All of these issues should be debated but the battle line should not be drawn on the Judiciary. It should be debated by the peoples' representatives right here in the legislative branch. However, too many Americans apparently believe that if they cannot get Congress to address an issue then they must take it to the Court. As the saying goes: \"if you can't change the law, change the judge.\"
This kind of thinking represents a gross misinterpretation of the separation of powers. It is the role of the Congress, the role of the legislative branch to make and change the laws. Supreme Court justices exist to interpret laws and be sure that they square with the Constitution and with law.
And Senator Byrd, as vigorous a defender of Congress’s prerogatives as anyone, declined to embrace his colleagues’ rank distortions of the unitary executive and accurately stated Judge Alito’s views on the issue.
Let’s see if this helps put an end to all the anti-Alito nonsense.
[ January 26, 2006, 05:02 PM: Message edited by: MIB ]
QUOTE
MIB:
According to CNN, John Kerry is now urging a filibuster of the Alito nomination.
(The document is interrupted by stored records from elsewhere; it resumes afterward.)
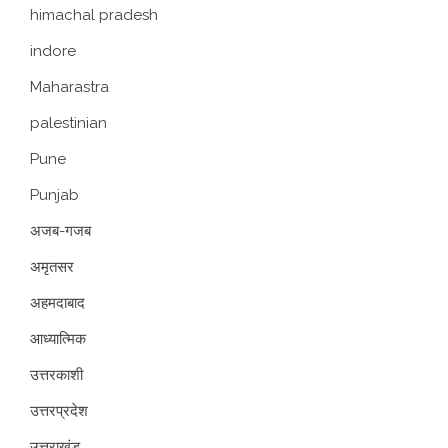
himachal pradesh
indore
Maharastra
palestinian
Pune
Punjab
अजब-गजब
अमृतसर
अहमदाबाद
आध्यात्मिक
उत्तरकाशी
उत्तरप्रदेश
उत्तराखंड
I just saw that crawling across my TV screen. Can't he just go away and be quiet already? I'm sure he does some good work there in the Senate, but he's not scoring any points by taking this stand. I don't even think the Democrats have enough votes to filibuster, so what the hell is he talking about?
MIB
Jan 26 2006, 10:14 PM
A solid majority of Americans supports Alito's confirmation and opposes a filibuster. Several common sense Democrats oppose a filibuster. Apparently Kerry-Heinz and his fellow MA. Senator Womanslaughter are the ones driving a filibuster.
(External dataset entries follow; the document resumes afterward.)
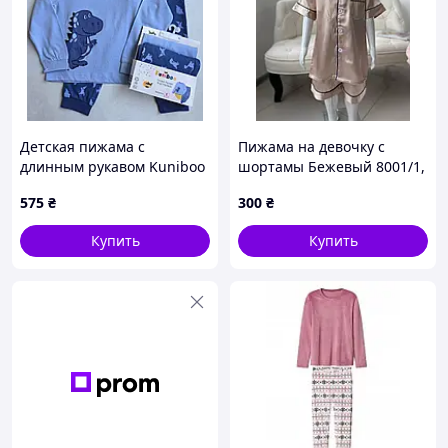
Детская пижама с
Пижама на девочку с
длинным рукавом Kuniboo
шортамы Бежевый 8001/1,
98-104 см для мальчиков
2, YVEFANJV, Бежевый, Для
575
₴
300
₴
девочек, Весна Лето, 122
Купить
Купить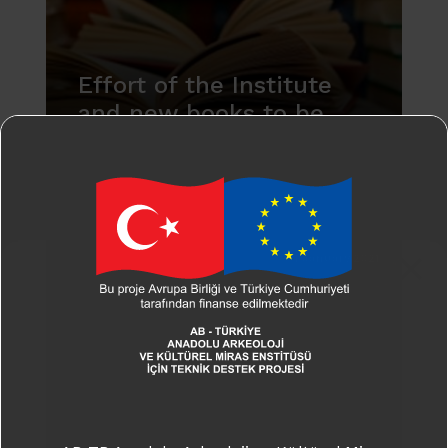
Effort of the Institute
and new books to be
published
1 January 2021
AB-TR Anadolu Arkeoloji ve Kültürel Miras
Enstitüsü Projesinin tüm bileşenleri
tamamlanmış olup,
Türk Arkeoloji ve
Kültürel Miras Enstitüsü
kuruluş
çalışmaları,
7439 sayılı Türk Arkeoloji ve
Kültürel Miras Vakfı Kanunu
ile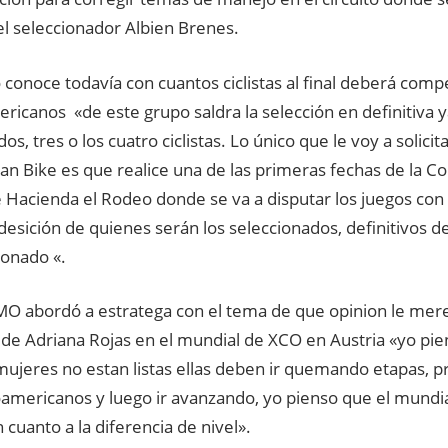
l seleccionador Albien Brenes.
conoce todavía con cuantos ciclistas al final deberá compe
icanos «de este grupo saldra la selección en definitiva 
os, tres o los cuatro ciclistas. Lo único que le voy a solicit
an Bike es que realice una de las primeras fechas de la 
e Hacienda el Rodeo donde se va a disputar los juegos con
esición de quienes serán los seleccionados, definitivos d
ionado «.
O abordó a estratega con el tema de que opinion le mere
 de Adriana Rojas en el mundial de XCO en Austria «yo pi
mujeres no estan listas ellas deben ir quemando etapas, 
oamericanos y luego ir avanzando, yo pienso que el mundi
cuanto a la diferencia de nivel».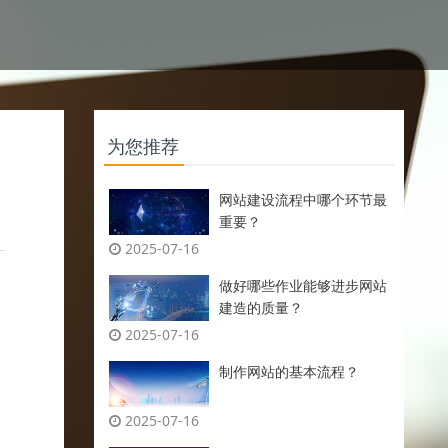
为您推荐
网站建设流程中哪个环节最
重要？
2025-07-16
做好哪些作业能够进步网站
建造的质量？
2025-07-16
制作网站的基本流程？
2025-07-16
This will kill Kerry if he even attempts to run for president in 2008, and it will hurt those Democrats who support it. Don't they grasp this?
mdphl
Jan 27 2006, 08:31 AM
Agree - a stupid move by John Kerry. There is an interesting article about him in this month's GQ. John Kerry - please exit center stage.
hockeyTom
Jan 27 2006, 10:16 AM
Agree with you 100% mdphl. Its time to put a period in this and move on. This does not appear to be winnable, and the Dems. I should think would go along ways toward getting more repsect from the masses, if we started re-energizing the base, getting a backbone, and some fresh new ideas, and speaking out now, as we head into the off term elections this November. Something, that in my ever optimistic opinion, we can do! All the polls I keep seeing and hearing about are encouraging towards change, and a different direction. Lets start talking about it NOW!
[ January 27, 2006, 09:17 AM: Message edited by: hockeyTom ]
bear321
Jan 27 2006, 12:25 PM
Well, it looks like no filibuster. What are the Dems doing to us!!?? :mad:
buzzflash link
Bill W
Jan 27 2006, 01:11 PM
QUOTE
MIB:
common sense Democrats
He means "spineless Republican-enablers."